The long gestating adaptation of Stephen Rebello’s book Alfred Hitchcock and the Making of Psycho looks like it’s finally coming to fruition. Not only has Anthony Hopkins (The Silence of the Lambs) signed on to play the famous director, but Helen Mirren (The Queen) has joined the cast as Alma Reville, Hitchcock’s wife. With the behind-the-camera casting set, it’s now being reported that Scarlett Johansson (Lost in Translation) will step into the shoes of Psycho star, Janet Leigh. James D’Arcy (Master and Commander: The Far Side of the World) will co-star beside Johansson as Anthony Perkins/Norman Bates. Hit the jump for more.
Variety reported on the addition of Johansson and D’Arcy to the project. Directed by Sacha Gervasi (The Terminal) from a screenplay by John J. McLaughlin (Black Swan), Alfred Hitchcock and the Making of Psycho follows the production process of the 1960 horror classic from the acquisition of the original Robert Bloch novel to the eventual nationwide success. At the time, Hitchcock was thought to have gone crazy when he pitched the idea of filming a horror movie at the apex of his career. Having difficulty finding financing, Hitchcock shot the film with a less expensive TV crew. Crucial to the storyline is that of Mirren’s character, Alma, who was an important behind-the-scenes collaborator.
Word has it that Johansson’s role as Leigh is drawing comparisons with Michelle Williams’ recent turn as Marilyn Monroe in My Week With Marilyn, a role which earned her a third Oscar nomination.

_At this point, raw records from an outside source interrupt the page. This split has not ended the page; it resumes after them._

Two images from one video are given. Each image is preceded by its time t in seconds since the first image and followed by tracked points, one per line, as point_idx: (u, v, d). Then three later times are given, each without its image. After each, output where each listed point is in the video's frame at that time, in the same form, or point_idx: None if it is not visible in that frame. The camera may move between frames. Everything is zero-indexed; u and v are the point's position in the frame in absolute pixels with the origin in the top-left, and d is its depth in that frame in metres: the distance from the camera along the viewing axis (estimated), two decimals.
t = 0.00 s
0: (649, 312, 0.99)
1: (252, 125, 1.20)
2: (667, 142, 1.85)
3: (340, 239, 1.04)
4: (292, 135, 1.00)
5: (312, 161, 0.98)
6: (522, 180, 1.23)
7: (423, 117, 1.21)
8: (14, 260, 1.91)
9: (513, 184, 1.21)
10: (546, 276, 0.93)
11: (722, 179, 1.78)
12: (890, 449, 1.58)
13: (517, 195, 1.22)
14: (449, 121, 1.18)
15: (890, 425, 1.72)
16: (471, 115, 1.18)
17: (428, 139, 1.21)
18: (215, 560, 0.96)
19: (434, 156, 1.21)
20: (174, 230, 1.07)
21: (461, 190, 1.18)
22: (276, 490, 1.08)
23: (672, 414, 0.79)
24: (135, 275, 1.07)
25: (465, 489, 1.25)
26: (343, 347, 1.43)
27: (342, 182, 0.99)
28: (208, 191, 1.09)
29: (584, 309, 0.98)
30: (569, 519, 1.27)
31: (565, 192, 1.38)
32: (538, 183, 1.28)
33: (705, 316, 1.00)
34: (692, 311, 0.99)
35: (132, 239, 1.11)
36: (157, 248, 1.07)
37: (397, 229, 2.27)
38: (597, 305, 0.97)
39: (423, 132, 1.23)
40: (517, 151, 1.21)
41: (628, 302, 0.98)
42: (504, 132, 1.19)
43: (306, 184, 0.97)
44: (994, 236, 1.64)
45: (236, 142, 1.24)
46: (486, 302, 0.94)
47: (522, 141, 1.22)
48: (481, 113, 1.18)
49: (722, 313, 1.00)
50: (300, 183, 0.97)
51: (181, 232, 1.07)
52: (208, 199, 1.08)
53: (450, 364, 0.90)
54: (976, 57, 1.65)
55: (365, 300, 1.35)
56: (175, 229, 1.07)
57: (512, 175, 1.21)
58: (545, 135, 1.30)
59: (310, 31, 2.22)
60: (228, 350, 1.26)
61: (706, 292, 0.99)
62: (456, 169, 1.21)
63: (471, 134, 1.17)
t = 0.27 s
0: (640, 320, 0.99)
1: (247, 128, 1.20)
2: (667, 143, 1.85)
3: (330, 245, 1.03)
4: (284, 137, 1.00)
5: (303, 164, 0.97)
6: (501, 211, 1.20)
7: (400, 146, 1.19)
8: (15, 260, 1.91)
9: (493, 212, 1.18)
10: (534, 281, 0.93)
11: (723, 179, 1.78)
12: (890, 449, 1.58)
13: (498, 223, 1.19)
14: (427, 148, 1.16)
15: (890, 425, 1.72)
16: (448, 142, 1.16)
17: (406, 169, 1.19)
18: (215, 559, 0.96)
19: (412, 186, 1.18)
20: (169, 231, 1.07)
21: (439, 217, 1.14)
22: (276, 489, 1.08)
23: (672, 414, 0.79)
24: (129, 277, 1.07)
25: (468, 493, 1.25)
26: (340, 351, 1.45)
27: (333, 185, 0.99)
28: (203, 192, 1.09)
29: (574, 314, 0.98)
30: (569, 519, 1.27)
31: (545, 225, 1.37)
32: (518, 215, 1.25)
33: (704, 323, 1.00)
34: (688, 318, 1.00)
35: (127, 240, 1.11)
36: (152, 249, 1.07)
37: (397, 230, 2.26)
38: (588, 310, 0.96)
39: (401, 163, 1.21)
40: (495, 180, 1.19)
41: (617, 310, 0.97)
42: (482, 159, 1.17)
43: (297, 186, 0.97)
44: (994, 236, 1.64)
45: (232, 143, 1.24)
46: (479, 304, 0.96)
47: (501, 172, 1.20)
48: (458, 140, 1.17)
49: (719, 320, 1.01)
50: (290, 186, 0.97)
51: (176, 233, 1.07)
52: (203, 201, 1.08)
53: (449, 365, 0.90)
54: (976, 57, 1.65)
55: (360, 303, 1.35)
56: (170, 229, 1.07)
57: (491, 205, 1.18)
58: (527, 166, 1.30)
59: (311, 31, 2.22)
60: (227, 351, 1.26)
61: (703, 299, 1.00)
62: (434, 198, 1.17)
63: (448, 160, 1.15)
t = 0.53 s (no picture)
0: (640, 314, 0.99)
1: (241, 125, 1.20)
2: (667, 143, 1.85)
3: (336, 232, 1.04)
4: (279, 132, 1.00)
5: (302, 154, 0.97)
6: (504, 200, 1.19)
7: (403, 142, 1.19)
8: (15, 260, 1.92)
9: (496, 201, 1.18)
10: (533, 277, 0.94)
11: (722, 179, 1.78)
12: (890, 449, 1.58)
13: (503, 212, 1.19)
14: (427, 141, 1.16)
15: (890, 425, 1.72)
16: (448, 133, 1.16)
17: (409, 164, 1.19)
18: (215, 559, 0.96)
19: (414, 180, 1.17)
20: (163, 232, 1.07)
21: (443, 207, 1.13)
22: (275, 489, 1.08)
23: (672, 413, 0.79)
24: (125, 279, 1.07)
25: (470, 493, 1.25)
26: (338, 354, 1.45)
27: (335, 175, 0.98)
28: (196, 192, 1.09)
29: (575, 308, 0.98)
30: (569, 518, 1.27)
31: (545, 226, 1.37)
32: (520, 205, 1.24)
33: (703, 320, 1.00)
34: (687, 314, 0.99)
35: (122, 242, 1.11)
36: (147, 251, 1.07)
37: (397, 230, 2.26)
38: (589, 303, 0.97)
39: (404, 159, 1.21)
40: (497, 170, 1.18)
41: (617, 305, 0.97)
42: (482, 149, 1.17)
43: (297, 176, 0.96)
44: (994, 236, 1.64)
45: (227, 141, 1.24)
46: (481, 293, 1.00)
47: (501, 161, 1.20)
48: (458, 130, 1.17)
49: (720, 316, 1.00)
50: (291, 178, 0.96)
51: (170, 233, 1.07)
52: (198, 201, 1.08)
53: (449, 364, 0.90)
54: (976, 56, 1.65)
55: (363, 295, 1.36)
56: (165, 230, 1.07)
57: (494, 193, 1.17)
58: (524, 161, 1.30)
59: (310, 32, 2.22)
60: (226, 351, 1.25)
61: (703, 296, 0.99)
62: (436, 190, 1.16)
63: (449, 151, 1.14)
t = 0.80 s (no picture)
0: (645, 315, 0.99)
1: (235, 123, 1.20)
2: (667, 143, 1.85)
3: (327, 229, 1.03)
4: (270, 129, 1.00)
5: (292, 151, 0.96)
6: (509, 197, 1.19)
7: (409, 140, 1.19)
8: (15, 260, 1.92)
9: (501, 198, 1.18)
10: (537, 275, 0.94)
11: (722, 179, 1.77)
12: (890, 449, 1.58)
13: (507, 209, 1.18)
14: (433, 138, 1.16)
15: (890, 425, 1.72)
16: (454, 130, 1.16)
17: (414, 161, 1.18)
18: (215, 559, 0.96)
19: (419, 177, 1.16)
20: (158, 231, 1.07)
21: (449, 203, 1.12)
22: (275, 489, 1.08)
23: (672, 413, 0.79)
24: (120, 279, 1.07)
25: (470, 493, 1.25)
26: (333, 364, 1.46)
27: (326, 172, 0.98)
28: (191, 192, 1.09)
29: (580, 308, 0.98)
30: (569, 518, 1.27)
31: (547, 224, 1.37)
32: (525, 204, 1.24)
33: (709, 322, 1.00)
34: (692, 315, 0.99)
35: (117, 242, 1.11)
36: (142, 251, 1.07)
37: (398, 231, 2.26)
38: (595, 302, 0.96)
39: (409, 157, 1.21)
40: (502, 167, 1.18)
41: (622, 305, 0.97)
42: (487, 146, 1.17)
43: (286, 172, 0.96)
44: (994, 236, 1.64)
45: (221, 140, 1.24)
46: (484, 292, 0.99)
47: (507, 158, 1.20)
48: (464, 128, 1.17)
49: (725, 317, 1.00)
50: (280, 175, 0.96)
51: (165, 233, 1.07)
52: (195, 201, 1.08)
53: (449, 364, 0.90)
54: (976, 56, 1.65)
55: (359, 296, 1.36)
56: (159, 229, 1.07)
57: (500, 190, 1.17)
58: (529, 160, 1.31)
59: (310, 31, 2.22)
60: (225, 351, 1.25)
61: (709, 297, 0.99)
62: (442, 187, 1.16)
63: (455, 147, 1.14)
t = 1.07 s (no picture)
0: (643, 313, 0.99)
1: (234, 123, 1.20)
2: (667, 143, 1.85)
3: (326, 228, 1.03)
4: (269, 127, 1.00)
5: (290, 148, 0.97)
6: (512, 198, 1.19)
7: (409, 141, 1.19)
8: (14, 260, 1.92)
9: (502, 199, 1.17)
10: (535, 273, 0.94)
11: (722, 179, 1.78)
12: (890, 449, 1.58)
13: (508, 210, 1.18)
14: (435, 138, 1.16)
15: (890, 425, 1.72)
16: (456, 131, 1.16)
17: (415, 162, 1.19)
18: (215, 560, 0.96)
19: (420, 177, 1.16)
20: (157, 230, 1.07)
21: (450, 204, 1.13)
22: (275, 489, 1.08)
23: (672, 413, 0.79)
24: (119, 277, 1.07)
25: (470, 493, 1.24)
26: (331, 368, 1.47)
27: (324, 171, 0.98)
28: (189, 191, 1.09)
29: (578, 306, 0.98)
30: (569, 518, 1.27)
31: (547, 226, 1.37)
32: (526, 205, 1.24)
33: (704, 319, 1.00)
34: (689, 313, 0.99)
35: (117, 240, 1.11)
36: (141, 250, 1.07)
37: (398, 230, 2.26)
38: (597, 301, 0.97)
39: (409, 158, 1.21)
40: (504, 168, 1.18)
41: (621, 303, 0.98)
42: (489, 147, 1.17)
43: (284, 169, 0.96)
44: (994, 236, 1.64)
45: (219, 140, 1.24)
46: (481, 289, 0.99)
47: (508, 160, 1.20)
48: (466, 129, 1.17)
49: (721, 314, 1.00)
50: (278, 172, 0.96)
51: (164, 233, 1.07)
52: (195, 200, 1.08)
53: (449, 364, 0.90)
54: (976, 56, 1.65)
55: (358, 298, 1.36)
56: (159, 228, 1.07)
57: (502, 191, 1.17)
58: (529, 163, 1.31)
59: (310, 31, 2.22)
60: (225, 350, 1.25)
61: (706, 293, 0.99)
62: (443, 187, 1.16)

Though D’Arcy’s role is considerably smaller relative to his co-stars, Norman Bates is an iconic horror icon and D’Arcy’s performance as Perkins is definitely one to keep tabs on. For more on the source material, here’s an overview for Alfred Hitchcock and the Making of Psycho [from Wikipedia]:
First published in May 1990 by Dembner Books and distributed by W.W. Norton and Company, the book details every aspect of the creation of director Alfred Hitchcock’s famous thriller Psycho released to theaters in 1960. From Hitchcock’s acquisition of the original novel by Robert Bloch to his work with two different screenwriters, casting, filming, editing, scoring, and promotion, the book takes readers into the day-to-day lives of moviemakers who believed they were making a modestly-budgeted, black-and-white shocker that represented a radical departure from the elegant, suspenseful films that had made director Hitchcock’s reputation, including Rope, Rear Window, To Catch a Thief,The Man Who Knew Too Much, and North by Northwest.
The project Hitchcock tackled in part as an experiment to compete with financially-successful, low-budget, youth-oriented horror movies went on to astound many by becoming a cultural watershed, an international box-office success, a film classic, and a forerunner of the violent, disorienting films and real-events of the turbulent ‘Sixties.